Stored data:
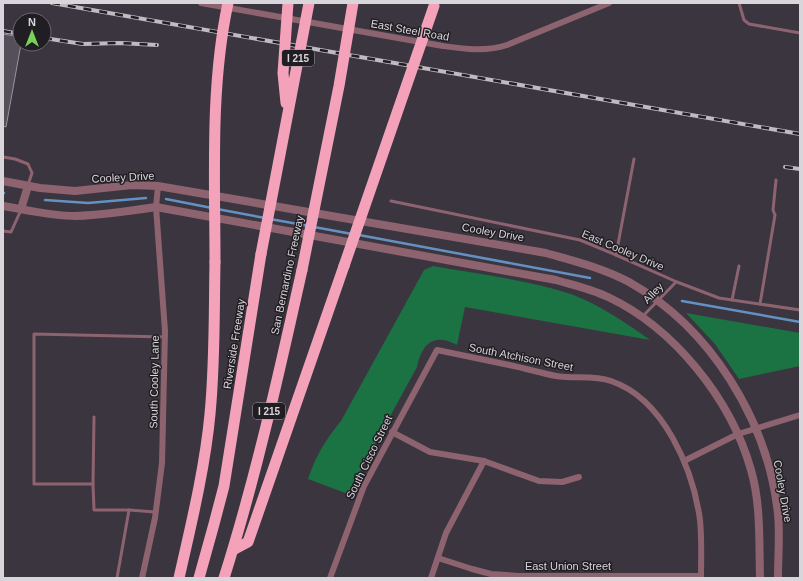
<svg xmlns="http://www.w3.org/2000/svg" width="803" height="581" font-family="Arial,sans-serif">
  <rect width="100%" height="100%" fill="#3b353f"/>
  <g fill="#1b7243">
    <path d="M433,266c44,8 96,14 138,28 29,11 54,28 79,46l-185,-33 -8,38c-22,-12 -35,-3 -40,22l-69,127 -40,-15c7,-22 18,-40 33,-58l83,-151z"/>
    <polygon points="686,313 800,333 800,366 739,379 715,344"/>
  </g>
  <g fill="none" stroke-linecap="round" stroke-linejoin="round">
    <g stroke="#6391c2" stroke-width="2.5">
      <polyline points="3,193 4,193"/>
      <polyline points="166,199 212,208"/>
      <polyline points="45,200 88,203 146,198"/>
      <polyline points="217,209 265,218"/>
      <polyline points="270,219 309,226"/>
      <polyline points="314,227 352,234"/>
      <polyline points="359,235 590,278"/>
      <polyline points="682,301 800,322"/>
    </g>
  </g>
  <polygon fill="#554f59" stroke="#9a929e" points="3,34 20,37 21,44 6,127 3,126"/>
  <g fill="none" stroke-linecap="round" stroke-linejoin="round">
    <g stroke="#8d636f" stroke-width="3">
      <polyline points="739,3 744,20 749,24 800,33"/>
      <polyline points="3,157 15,159 28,164 32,173 28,185"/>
      <polyline points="391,201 580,240 616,255 677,282 719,298 800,310"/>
      <polyline points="3,231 11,232 21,210"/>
      <polyline points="616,255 634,159"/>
      <polyline points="732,300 739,266"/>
      <polyline points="760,304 775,215 773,210 776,180"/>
      <polyline points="643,316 676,282"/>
      <polyline points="93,484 94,417"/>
      <polyline points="129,510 155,512"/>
      <polyline points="117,578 129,510 94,510 93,484 34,484 34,334 165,337"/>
    </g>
    <g stroke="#8d636f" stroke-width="6">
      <path d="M201,3l242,43c22,3 43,6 64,-1l102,-42"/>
      <polyline points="392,432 430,452 484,461 539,481 562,482 579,477"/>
      <polyline points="684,461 738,434 800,415"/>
      <polyline points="438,558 472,569 491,574 519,576 701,576"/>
      <polyline points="142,578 155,518 162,463 165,331 156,207 158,186"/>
      <path d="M330,578l34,-92 73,-136c24,5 48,10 72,15 16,3 31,8 47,11 18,3 38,-1 55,5 53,18 82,88 89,139 2,19 1,39 1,58"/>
      <polyline points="431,578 446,533 484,461"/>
    </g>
    <g stroke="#8d636f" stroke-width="8">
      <path d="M3,181l37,7 35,3 57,-6 26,1 388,67c28,8 57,15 83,29 82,46 139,139 149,232 2,21 0,43 0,64"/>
      <path d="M3,206c24,4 49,10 73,10 27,-1 54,-5 80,-9l400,73c17,5 36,9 52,17 66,31 123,102 143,173 10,34 8,72 9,108"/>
      <polyline points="21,209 28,186"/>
    </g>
    <g stroke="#f4a2ba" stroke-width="11">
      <polyline points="233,550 248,542 344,266"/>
      <path d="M179,578c12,-53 26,-110 31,-164 5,-51 4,-101 5,-152"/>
      <polyline points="199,578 214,524 224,486 261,254"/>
      <path d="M224,578c32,-101 55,-205 78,-308"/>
    </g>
    <g stroke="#bfbbc2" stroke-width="4">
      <g id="rail">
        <polyline points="52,3 800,134"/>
        <polyline points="3,31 20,34"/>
        <polyline points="44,38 83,44 120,43 157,45"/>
        <polyline points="785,167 800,169"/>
      </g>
    </g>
    <use href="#rail" stroke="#211e23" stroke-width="2.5" stroke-dasharray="8" stroke-linecap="butt"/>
    <g stroke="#f4a2ba" stroke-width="11">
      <polyline points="286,103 283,73 288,3"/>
      <polyline points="261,254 309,3"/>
      <path d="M215,262c0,-85 -5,-175 13,-259"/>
      <polyline points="344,266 434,6"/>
      <polyline points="302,270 339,86 353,3"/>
    </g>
  </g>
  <g text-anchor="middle" stroke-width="3" stroke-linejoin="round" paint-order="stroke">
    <g fill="#211e23" stroke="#a19ea4" stroke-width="1">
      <rect x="282" y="50" width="32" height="16" rx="3"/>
      <rect x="253" y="403" width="32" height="16" rx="3"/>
    </g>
    <g font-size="10" font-weight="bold" fill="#d8d5db">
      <text x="298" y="62">I 215</text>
      <text x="269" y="415">I 215</text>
    </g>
    <g font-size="11" fill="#d8d5db" stroke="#211e23">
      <text transform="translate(410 30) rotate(10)" y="4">East Steel Road</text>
      <text transform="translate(123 177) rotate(-3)" y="4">Cooley Drive</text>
      <text transform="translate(493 232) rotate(10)" y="4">Cooley Drive</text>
      <text transform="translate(623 250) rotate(23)" y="4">East Cooley Drive</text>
      <text transform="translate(287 275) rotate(-78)" y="4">San Bernardino Freeway</text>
      <text transform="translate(653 293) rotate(-46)" y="4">Alley</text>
      <text transform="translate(234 344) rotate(-81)" y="4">Riverside Freeway</text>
      <text transform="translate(521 357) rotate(11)" y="4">South Atchison Street</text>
      <text transform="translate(154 382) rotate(-89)" y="4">South Cooley Lane</text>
      <text transform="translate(369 457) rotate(-64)" y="4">South Cisco Street</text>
      <text transform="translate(783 491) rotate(80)" y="4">Cooley Drive</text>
      <text x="568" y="570">East Union Street</text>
    </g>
  </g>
  <rect width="803" height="581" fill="none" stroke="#d8d5db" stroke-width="8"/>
  <g transform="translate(32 32)"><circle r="19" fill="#211e23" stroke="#6a676d"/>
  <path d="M0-3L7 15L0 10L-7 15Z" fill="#79d157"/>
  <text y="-6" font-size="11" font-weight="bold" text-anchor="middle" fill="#d8d5db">N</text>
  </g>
</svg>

EXERCISE DESCRIPTION:
Please retype the records above exactly, but leave out any pictures.

ANSWER TO THIS EXERCISE:
<svg xmlns="http://www.w3.org/2000/svg" width="803" height="581" font-family="Arial,sans-serif">
  <rect width="100%" height="100%" fill="#3b353f"/>
  <g fill="#1b7243">
    <path d="M433,266c44,8 96,14 138,28 29,11 54,28 79,46l-185,-33 -8,38c-22,-12 -35,-3 -40,22l-69,127 -40,-15c7,-22 18,-40 33,-58l83,-151z"/>
    <polygon points="686,313 800,333 800,366 739,379 715,344"/>
  </g>
  <g fill="none" stroke-linecap="round" stroke-linejoin="round">
    <g stroke="#6391c2" stroke-width="2.5">
      <polyline points="3,193 4,193"/>
      <polyline points="166,199 212,208"/>
      <polyline points="45,200 88,203 146,198"/>
      <polyline points="217,209 265,218"/>
      <polyline points="270,219 309,226"/>
      <polyline points="314,227 352,234"/>
      <polyline points="359,235 590,278"/>
      <polyline points="682,301 800,322"/>
    </g>
  </g>
  <polygon fill="#554f59" stroke="#9a929e" points="3,34 20,37 21,44 6,127 3,126"/>
  <g fill="none" stroke-linecap="round" stroke-linejoin="round">
    <g stroke="#8d636f" stroke-width="3">
      <polyline points="739,3 744,20 749,24 800,33"/>
      <polyline points="3,157 15,159 28,164 32,173 28,185"/>
      <polyline points="391,201 580,240 616,255 677,282 719,298 800,310"/>
      <polyline points="3,231 11,232 21,210"/>
      <polyline points="616,255 634,159"/>
      <polyline points="732,300 739,266"/>
      <polyline points="760,304 775,215 773,210 776,180"/>
      <polyline points="643,316 676,282"/>
      <polyline points="93,484 94,417"/>
      <polyline points="129,510 155,512"/>
      <polyline points="117,578 129,510 94,510 93,484 34,484 34,334 165,337"/>
    </g>
    <g stroke="#8d636f" stroke-width="6">
      <path d="M201,3l242,43c22,3 43,6 64,-1l102,-42"/>
      <polyline points="392,432 430,452 484,461 539,481 562,482 579,477"/>
      <polyline points="684,461 738,434 800,415"/>
      <polyline points="438,558 472,569 491,574 519,576 701,576"/>
      <polyline points="142,578 155,518 162,463 165,331 156,207 158,186"/>
      <path d="M330,578l34,-92 73,-136c24,5 48,10 72,15 16,3 31,8 47,11 18,3 38,-1 55,5 53,18 82,88 89,139 2,19 1,39 1,58"/>
      <polyline points="431,578 446,533 484,461"/>
    </g>
    <g stroke="#8d636f" stroke-width="8">
      <path d="M3,181l37,7 35,3 57,-6 26,1 388,67c28,8 57,15 83,29 82,46 139,139 149,232 2,21 0,43 0,64"/>
      <path d="M3,206c24,4 49,10 73,10 27,-1 54,-5 80,-9l400,73c17,5 36,9 52,17 66,31 123,102 143,173 10,34 8,72 9,108"/>
      <polyline points="21,209 28,186"/>
    </g>
    <g stroke="#f4a2ba" stroke-width="11">
      <polyline points="233,550 248,542 344,266"/>
      <path d="M179,578c12,-53 26,-110 31,-164 5,-51 4,-101 5,-152"/>
      <polyline points="199,578 214,524 224,486 261,254"/>
      <path d="M224,578c32,-101 55,-205 78,-308"/>
    </g>
    <g stroke="#bfbbc2" stroke-width="4">
      <g id="rail">
        <polyline points="52,3 800,134"/>
        <polyline points="3,31 20,34"/>
        <polyline points="44,38 83,44 120,43 157,45"/>
        <polyline points="785,167 800,169"/>
      </g>
    </g>
    <use href="#rail" stroke="#211e23" stroke-width="2.5" stroke-dasharray="8" stroke-linecap="butt"/>
    <g stroke="#f4a2ba" stroke-width="11">
      <polyline points="286,103 283,73 288,3"/>
      <polyline points="261,254 309,3"/>
      <path d="M215,262c0,-85 -5,-175 13,-259"/>
      <polyline points="344,266 434,6"/>
      <polyline points="302,270 339,86 353,3"/>
    </g>
  </g>
  <g text-anchor="middle" stroke-width="3" stroke-linejoin="round" paint-order="stroke">
    <g fill="#211e23" stroke="#a19ea4" stroke-width="1">
      <rect x="282" y="50" width="32" height="16" rx="3"/>
      <rect x="253" y="403" width="32" height="16" rx="3"/>
    </g>
    <g font-size="10" font-weight="bold" fill="#d8d5db">
      <text x="298" y="62">I 215</text>
      <text x="269" y="415">I 215</text>
    </g>
    <g font-size="11" fill="#d8d5db" stroke="#211e23">
      <text transform="translate(410 30) rotate(10)" y="4">East Steel Road</text>
      <text transform="translate(123 177) rotate(-3)" y="4">Cooley Drive</text>
      <text transform="translate(493 232) rotate(10)" y="4">Cooley Drive</text>
      <text transform="translate(623 250) rotate(23)" y="4">East Cooley Drive</text>
      <text transform="translate(287 275) rotate(-78)" y="4">San Bernardino Freeway</text>
      <text transform="translate(653 293) rotate(-46)" y="4">Alley</text>
      <text transform="translate(234 344) rotate(-81)" y="4">Riverside Freeway</text>
      <text transform="translate(521 357) rotate(11)" y="4">South Atchison Street</text>
      <text transform="translate(154 382) rotate(-89)" y="4">South Cooley Lane</text>
      <text transform="translate(369 457) rotate(-64)" y="4">South Cisco Street</text>
      <text transform="translate(783 491) rotate(80)" y="4">Cooley Drive</text>
      <text x="568" y="570">East Union Street</text>
    </g>
  </g>
  <rect width="803" height="581" fill="none" stroke="#d8d5db" stroke-width="8"/>
  <g transform="translate(32 32)"><circle r="19" fill="#211e23" stroke="#6a676d"/>
  <path d="M0-3L7 15L0 10L-7 15Z" fill="#79d157"/>
  <text y="-6" font-size="11" font-weight="bold" text-anchor="middle" fill="#d8d5db">N</text>
  </g>
</svg>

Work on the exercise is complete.